**Exercise**. Can you rewrite the items from the line with "left hip: (260, 305, -11)" up to and including the line with "right ankle: (499, 410, 22)", switching "knee" to "kneecap" and leaving everything else unchanged?

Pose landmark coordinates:
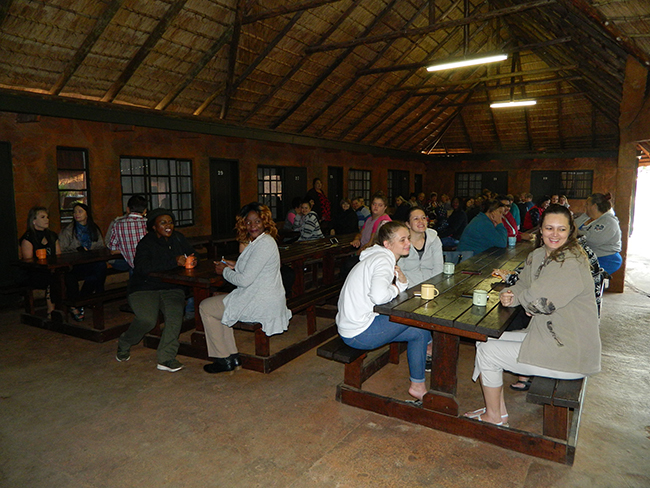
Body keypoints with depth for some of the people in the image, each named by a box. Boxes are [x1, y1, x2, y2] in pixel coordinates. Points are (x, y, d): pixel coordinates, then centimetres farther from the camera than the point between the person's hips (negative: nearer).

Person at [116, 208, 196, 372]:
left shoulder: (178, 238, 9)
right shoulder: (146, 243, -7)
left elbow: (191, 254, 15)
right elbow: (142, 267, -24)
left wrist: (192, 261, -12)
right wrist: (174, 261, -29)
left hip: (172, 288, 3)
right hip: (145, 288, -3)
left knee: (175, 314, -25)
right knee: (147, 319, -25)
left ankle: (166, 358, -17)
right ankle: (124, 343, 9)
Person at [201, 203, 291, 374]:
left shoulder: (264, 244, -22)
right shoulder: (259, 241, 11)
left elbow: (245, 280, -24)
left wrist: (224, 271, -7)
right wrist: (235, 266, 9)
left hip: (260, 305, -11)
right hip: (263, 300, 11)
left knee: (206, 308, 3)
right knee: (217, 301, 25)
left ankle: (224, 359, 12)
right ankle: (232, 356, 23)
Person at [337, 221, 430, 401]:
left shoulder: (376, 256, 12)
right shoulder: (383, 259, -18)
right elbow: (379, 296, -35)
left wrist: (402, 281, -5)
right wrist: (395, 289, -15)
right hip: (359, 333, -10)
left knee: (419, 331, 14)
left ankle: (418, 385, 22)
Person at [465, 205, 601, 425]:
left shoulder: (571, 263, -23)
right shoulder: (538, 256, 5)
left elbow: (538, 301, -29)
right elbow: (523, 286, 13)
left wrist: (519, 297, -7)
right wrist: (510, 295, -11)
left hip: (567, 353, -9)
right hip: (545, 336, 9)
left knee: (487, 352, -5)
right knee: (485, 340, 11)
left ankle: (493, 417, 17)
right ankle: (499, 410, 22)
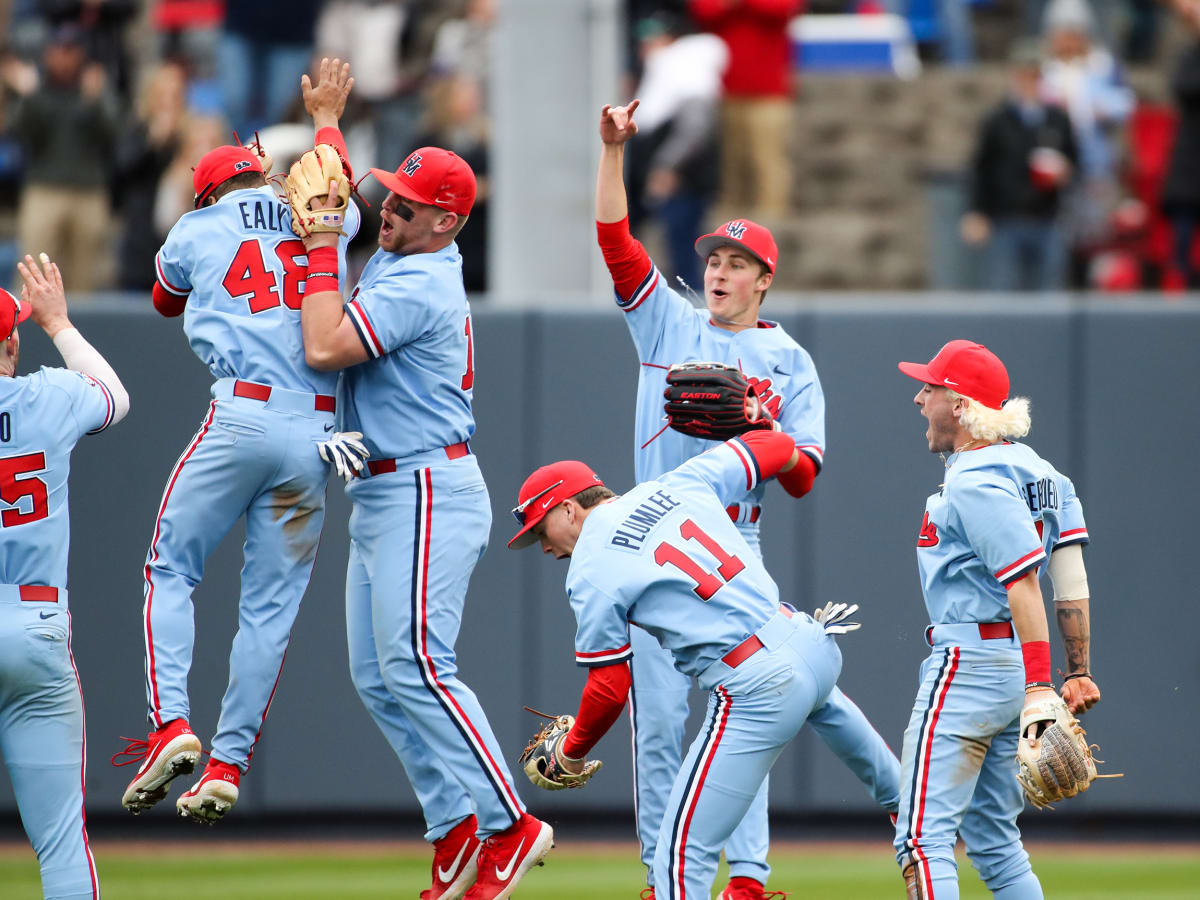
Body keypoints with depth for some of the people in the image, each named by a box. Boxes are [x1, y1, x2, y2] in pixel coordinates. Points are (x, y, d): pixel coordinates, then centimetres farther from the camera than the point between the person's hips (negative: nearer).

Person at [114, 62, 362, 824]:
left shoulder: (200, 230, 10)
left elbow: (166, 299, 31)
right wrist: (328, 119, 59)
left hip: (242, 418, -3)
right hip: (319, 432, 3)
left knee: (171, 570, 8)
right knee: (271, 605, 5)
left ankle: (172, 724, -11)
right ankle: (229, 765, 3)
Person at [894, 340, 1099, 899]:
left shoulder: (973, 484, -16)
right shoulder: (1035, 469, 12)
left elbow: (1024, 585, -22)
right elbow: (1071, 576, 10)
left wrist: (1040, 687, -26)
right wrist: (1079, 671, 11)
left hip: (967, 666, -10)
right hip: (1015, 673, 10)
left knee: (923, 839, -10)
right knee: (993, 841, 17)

* * *

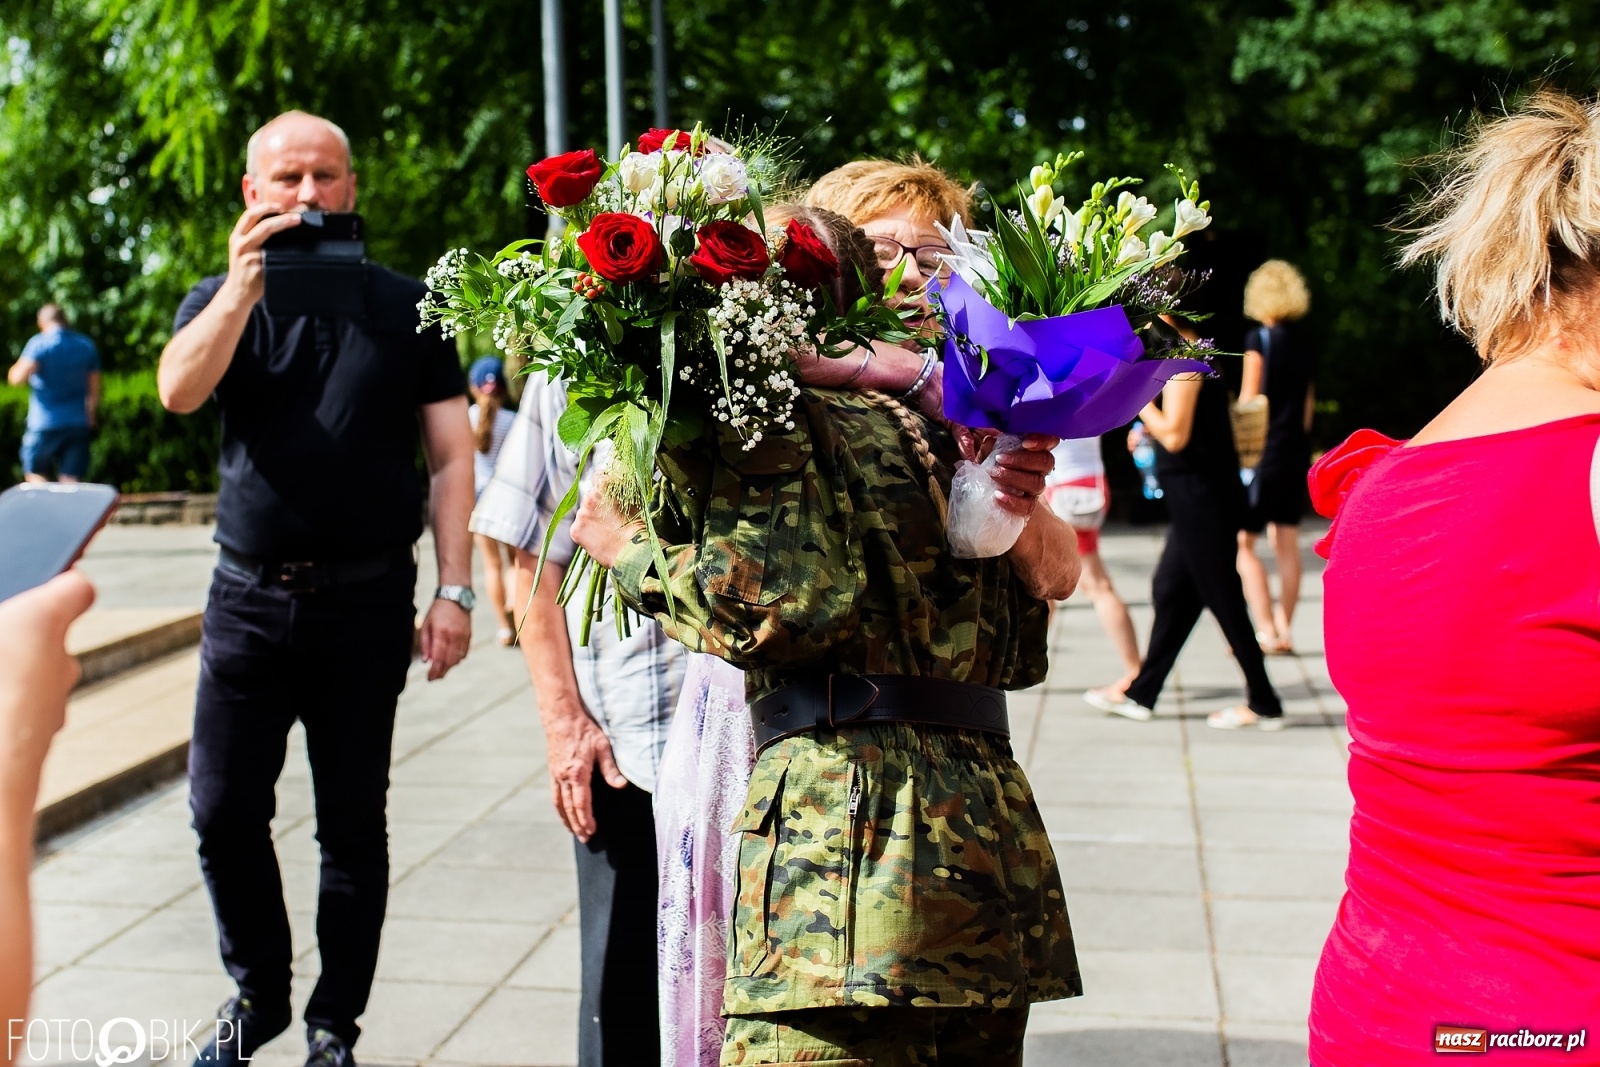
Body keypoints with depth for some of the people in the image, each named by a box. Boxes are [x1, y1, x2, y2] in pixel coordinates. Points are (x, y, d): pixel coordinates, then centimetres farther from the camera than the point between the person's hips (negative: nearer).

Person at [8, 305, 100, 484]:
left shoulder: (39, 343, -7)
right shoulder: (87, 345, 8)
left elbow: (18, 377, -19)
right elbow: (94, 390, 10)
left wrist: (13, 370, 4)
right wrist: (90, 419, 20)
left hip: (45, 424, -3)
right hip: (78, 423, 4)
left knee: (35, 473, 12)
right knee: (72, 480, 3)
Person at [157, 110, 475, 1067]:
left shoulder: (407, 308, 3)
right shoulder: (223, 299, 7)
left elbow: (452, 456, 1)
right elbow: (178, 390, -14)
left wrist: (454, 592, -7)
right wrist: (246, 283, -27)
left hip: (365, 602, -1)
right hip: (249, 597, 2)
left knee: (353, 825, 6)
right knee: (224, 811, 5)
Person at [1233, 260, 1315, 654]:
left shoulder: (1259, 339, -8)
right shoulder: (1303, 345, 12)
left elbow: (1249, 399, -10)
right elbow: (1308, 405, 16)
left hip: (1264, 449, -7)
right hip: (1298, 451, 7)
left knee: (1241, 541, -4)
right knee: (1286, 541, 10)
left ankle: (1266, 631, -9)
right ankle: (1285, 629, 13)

**Output of the exercise**.
left hip: (260, 305, -11)
right hip: (263, 300, 11)
left kneecap: (206, 308, 3)
right kneecap: (217, 301, 25)
left ankle: (224, 359, 12)
right ankle: (232, 356, 23)
Person at [337, 221, 430, 401]:
left shoulder: (376, 256, 12)
right shoulder: (383, 259, -18)
right elbow: (379, 296, -35)
left wrist: (402, 281, -5)
right wrist: (395, 289, -15)
right hip: (359, 333, -10)
left kneecap: (419, 331, 14)
left ankle: (418, 385, 22)
Person at [465, 205, 601, 425]:
left shoulder: (571, 263, -23)
right shoulder: (538, 256, 5)
left elbow: (538, 301, -29)
right elbow: (523, 286, 13)
left wrist: (519, 297, -7)
right wrist: (510, 295, -11)
left hip: (567, 353, -9)
right hip: (545, 336, 9)
left kneecap: (487, 352, -5)
right kneecap: (485, 340, 11)
left ankle: (493, 417, 17)
right ankle: (499, 410, 22)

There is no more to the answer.